_STUDY TEXT_:
+ + + + + + +

3.2 Lesson 2

Certificate:

Linux Essentials

Version:

1.6

Topic:

3 The Power of the Command Line

Objective:

3.2 Searching and Extracting Data from Files

Lesson:

2 of 2

Introduction

In this lesson, we are going to look at tools that are used to manipulate text. These tools are frequently used by system administrators or programs to automatically monitor or identify specific recurring information.

Searching within Files with `grep`

The first tool that we will discuss in this lesson is the grep command. grep is the abbreviation of the phrase “global regular expression print” and its main functionality is to search within files for the specified pattern. The command outputs the line containing the specified pattern highlighted in red.

$ grep bash /etc/passwd
root:x:0:0:root:/root:/bin/bash
user:x:1001:1001:User,,,,:/home/user:/bin/bash

grep, as most commands, can also be tweaked by using options. Here are the most common ones:

-i: the search is case insensitive
-r: the search is recursive (it searches into all files within the given directory and its subdirectories)
-c: the search counts the number of matches
-v: invert the match, to print lines that do not match the search term
-E: turns on extended regular expressions (needed by some of the more advanced meta-characters like | , + and ?)

grep has many other useful options. Consult the man page to find out more about it.

Regular Expressions

The second tool is very powerful. It is used to describe bits of text within files, also called regular expressions. Regular expressions are extremely useful in extracting data from text files by constructing patterns. They are commonly used within scripts or when programming with high level languages, such as Perl or Python.

When working with regular expressions, it is very important to keep in mind that every character counts and the pattern is written with the purpose of matching a specific sequence of characters, known as a string. Most patterns use the normal ASCII symbols, such as letters, digits, punctuation or other symbols, but it can also use Unicode characters in order to match any other type of text.

The following list explains the regular expressions meta-characters that are used to form the patterns.

.: Match any single character (except newline)
[abcABC]: Match any one character within the brackets
[^abcABC]: Match any one character except the ones in the brackets
[a-z]: Match any character in the range
[^a-z]: Match any character except the ones in the range
sun|moon: Find either of the listed strings
^: Start of a line
$: End of a line

All functionalities of the regular expressions can be implemented through grep as well. You can see that in the example above, the word is not surrounded by double quotes. To prevent the shell from interpreting the meta-character itself, it is recommended that the more complex pattern be between double quotes (" "). For the purpose of practice, we will be using double quotes when implementing regular expressions. The other quotation marks keep their normal functionality, as discussed in previous lessons.

+ + + + + + +

_WHAT THIS EXERCISE ASKS_:
1. According to the lesson on grep and regular expressions, what does the -v option of grep do?
2. Continue the lesson on grep and regular expressions, picking up right after its final sentence.

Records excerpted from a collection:
+ + + + + + +

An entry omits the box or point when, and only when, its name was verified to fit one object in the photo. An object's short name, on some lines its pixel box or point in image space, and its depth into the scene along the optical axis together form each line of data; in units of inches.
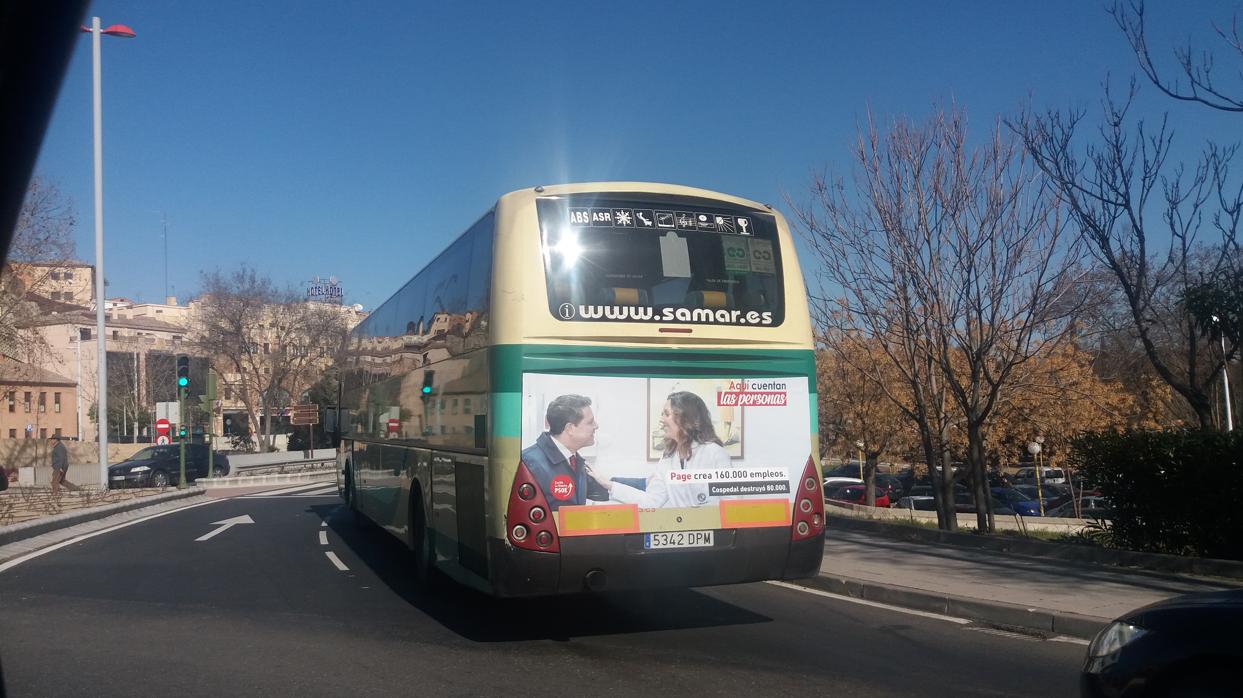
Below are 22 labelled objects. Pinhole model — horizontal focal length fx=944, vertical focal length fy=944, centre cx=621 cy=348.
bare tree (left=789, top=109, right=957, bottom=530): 609.9
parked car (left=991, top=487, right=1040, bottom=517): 1256.2
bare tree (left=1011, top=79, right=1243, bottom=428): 495.2
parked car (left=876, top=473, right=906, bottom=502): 1581.0
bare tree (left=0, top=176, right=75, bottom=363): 1216.0
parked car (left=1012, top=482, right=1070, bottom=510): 1391.2
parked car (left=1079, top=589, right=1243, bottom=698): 165.5
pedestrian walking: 995.3
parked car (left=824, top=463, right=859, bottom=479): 2052.2
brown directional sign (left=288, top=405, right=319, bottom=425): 1652.6
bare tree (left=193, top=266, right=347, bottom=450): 2103.8
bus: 287.1
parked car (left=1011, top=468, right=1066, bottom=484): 1711.4
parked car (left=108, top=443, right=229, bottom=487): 1336.1
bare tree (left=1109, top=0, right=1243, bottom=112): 424.9
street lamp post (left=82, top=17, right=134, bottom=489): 1066.1
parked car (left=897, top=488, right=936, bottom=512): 1391.7
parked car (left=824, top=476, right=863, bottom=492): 1547.9
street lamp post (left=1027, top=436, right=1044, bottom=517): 1162.0
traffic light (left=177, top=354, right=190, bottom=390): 1044.5
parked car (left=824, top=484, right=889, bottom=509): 1448.1
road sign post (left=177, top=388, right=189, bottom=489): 1101.5
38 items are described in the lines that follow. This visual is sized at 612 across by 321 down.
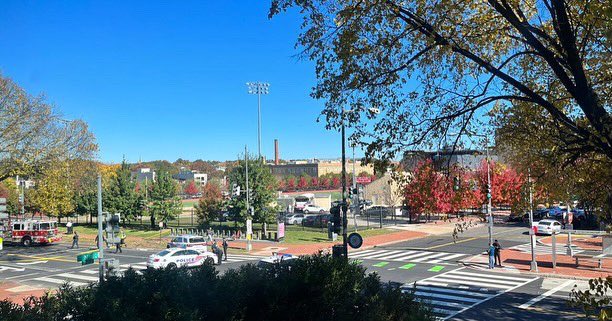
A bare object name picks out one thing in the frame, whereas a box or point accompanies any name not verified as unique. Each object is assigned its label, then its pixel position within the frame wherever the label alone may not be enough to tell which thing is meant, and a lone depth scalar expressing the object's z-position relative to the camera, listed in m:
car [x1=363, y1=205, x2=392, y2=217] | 66.56
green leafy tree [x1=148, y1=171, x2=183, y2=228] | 50.09
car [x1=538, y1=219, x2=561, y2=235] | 42.94
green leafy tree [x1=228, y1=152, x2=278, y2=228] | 42.00
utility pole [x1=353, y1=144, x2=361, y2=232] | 24.84
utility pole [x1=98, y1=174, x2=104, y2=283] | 17.61
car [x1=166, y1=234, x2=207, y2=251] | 31.54
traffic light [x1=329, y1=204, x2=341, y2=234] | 15.80
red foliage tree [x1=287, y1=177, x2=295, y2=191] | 123.28
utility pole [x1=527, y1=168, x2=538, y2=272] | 25.48
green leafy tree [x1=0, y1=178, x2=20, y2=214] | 58.41
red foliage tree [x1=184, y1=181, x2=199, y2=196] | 123.66
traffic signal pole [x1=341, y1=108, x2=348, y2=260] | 15.60
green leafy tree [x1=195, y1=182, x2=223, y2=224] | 47.69
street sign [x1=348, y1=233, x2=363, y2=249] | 15.89
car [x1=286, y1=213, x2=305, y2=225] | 56.52
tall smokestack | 157.50
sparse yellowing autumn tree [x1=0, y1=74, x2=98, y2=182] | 25.36
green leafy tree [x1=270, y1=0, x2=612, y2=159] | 7.04
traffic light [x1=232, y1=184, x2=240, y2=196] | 39.19
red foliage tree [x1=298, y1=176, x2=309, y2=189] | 124.90
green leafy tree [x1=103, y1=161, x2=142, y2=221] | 53.25
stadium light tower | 43.16
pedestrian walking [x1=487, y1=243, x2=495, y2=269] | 25.95
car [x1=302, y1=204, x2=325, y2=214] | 70.25
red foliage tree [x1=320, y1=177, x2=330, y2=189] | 132.38
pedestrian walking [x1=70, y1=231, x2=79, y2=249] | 39.25
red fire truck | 41.47
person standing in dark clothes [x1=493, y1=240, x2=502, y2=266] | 26.65
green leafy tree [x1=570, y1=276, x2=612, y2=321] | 4.55
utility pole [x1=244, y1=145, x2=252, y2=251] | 38.05
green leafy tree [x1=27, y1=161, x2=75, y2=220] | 43.38
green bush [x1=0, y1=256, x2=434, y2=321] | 7.11
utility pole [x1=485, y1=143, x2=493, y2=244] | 24.85
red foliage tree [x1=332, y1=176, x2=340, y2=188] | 131.38
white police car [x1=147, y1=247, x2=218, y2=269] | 25.34
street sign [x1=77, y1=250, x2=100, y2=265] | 16.14
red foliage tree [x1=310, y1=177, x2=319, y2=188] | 130.05
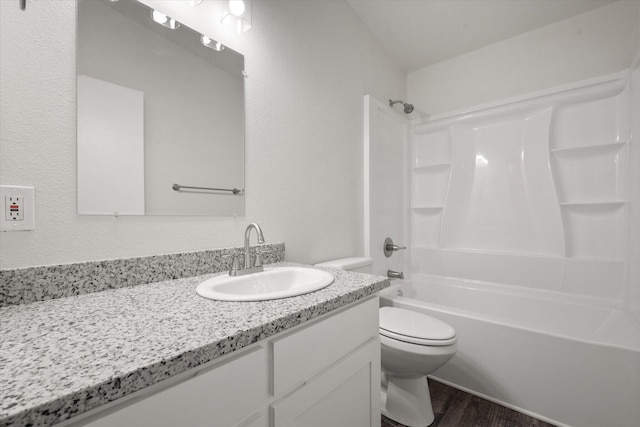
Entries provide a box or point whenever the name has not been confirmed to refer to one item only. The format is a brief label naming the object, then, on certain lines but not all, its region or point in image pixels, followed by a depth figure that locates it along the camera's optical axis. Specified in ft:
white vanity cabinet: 1.46
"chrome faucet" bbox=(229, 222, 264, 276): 3.38
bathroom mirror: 2.76
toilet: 4.22
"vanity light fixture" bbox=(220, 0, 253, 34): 3.73
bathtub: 4.18
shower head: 7.94
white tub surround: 4.58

+ + + + + + +

_ANSWERS PROVIDED_:
1. It inverts the match, printing lines that do not match the search term.

2.
The following examples emphasize the functionality of the regular expressions. We will need data within the file, therefore the next set of commands just appends different strings to the text.txt file.

$ echo "aaabbb1" > text.txt
$ echo "abab2" >> text.txt
$ echo "noone2" >> text.txt
$ echo "class1" >> text.txt
$ echo "alien2" >> text.txt
$ cat text.txt
aaabbb1
abab2
noone2
class1
alien2

The first example is a combination of searching through the file without and with regular expressions. In order to fully understand regular expressions, it is very important to show the difference. The first command searches for the exact string, anywhere in the line, whereas the second command searches for sets of characters that contain any of the characters between the brackets. Therefore, the results of the commands are different.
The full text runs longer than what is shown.